Can you conclude that you failed to reject the null hypothesis? And if you expected to reject the null hypothesis, isn’t that failure meaningful? (Note that my language carefully included the confidence value.)
As a general comment, this is why the Bayesian approach is much more amenable to knowledge-generation than the frequentist approach. The statement “the hyperactivity increase in the experimental group was 0.36+/-2.00, and that range solidly includes 0” (with the variance of that estimate pulled out of thin air) is much more meaningful than “we can’t be sure it’s not zero.”

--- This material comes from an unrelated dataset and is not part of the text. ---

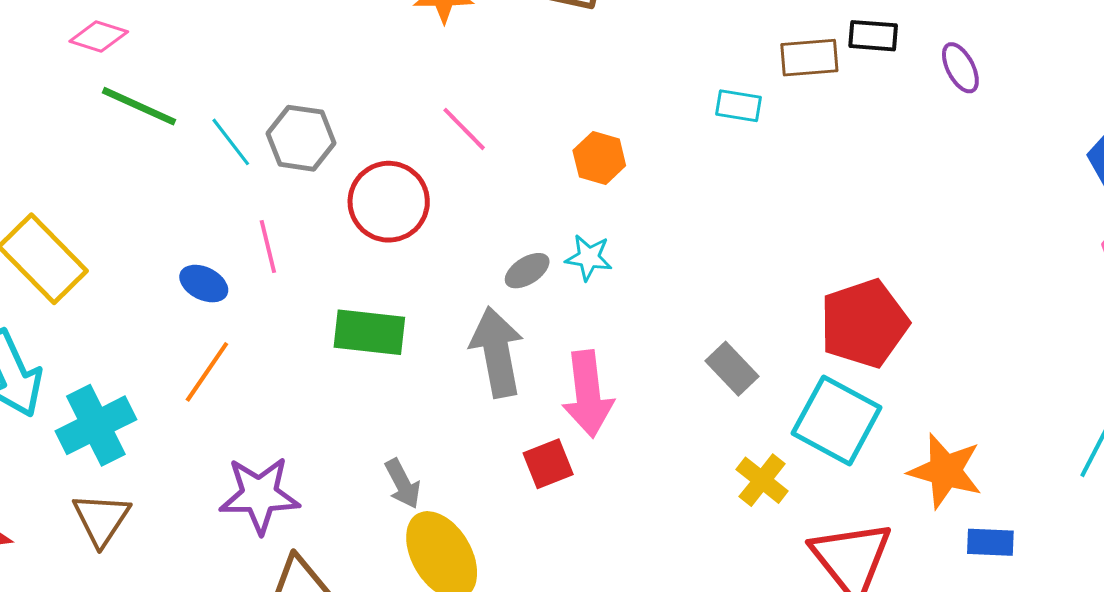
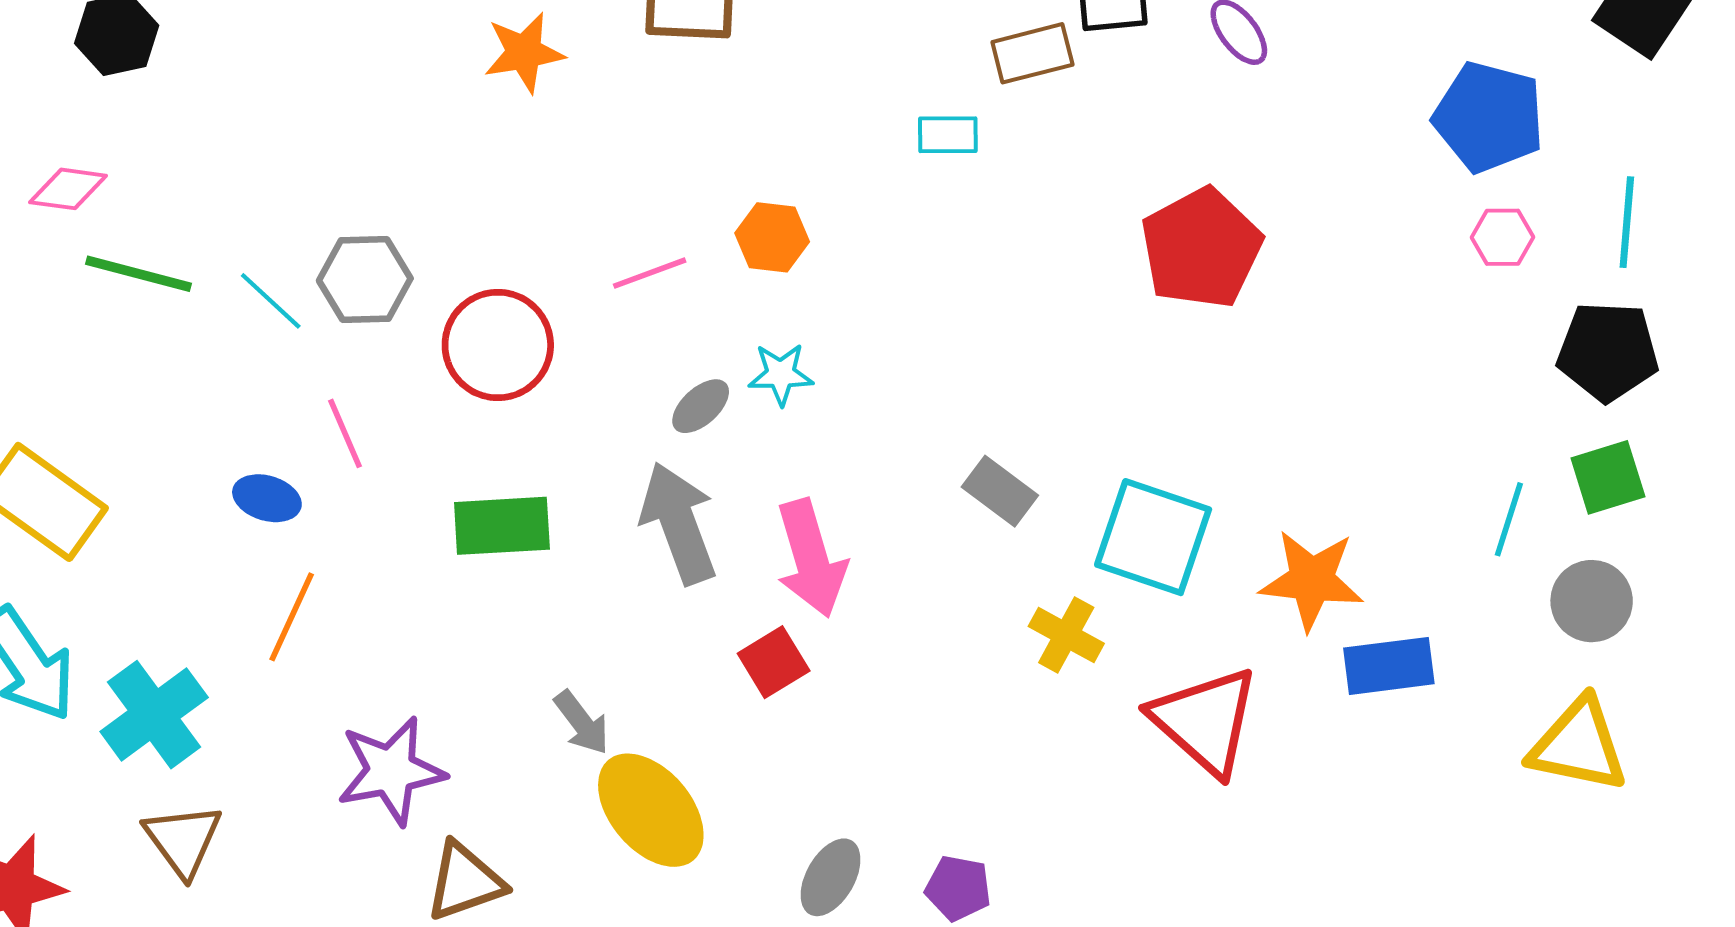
pink line: (464, 129) -> (650, 273), moved, turned -56
red pentagon: (864, 323) -> (1201, 248), moved
blue rectangle: (990, 542) -> (1389, 666), size x1.4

I agree with the second sentence, and the first might be true, but the second isn’t evidence for the first; interval estimation vs. hypothesis testing is an independent issue to Bayesianism vs. frequentism. There are Bayesian hypothesis tests and frequentist interval estimates.
Agreed that both have those tools, and rereading my comment I think “approach” may have been a more precise word than “statistics.” If you think in terms of “my results are certain, reality is uncertain” then the first tool you reach for is “let’s make an interval estimate / put a distribution on reality,” whereas if you think in terms of “reality is certain, my results are uncertain” then the first tool you reach for is hypothesis testing. Such defaults have very important effects on what actually gets used in studies.
To me, but not to the theoretical foundations of the method employed.
Hypothesis testing generally works sensibly because people smuggle in intuitions that aren’t part of the foundations of the method. But since they’re only smuggling things in under a deficient theoretical framework, they’re given to mistakes, particularly when they’re applying their intuitions to the theoretical framework and not the base data.
I agree with the later comment on Bayesian statistics, and I’d go further. Scatterplot the labeled data, or show the distribution if you have tons of data. That’s generally much more productive than any particular particular confidence interval you might construct.
It would be an interesting study generative study to compare the various statistical tests on the same hypothesis versus the human eyeball. I think the eyeball will hold it’s own.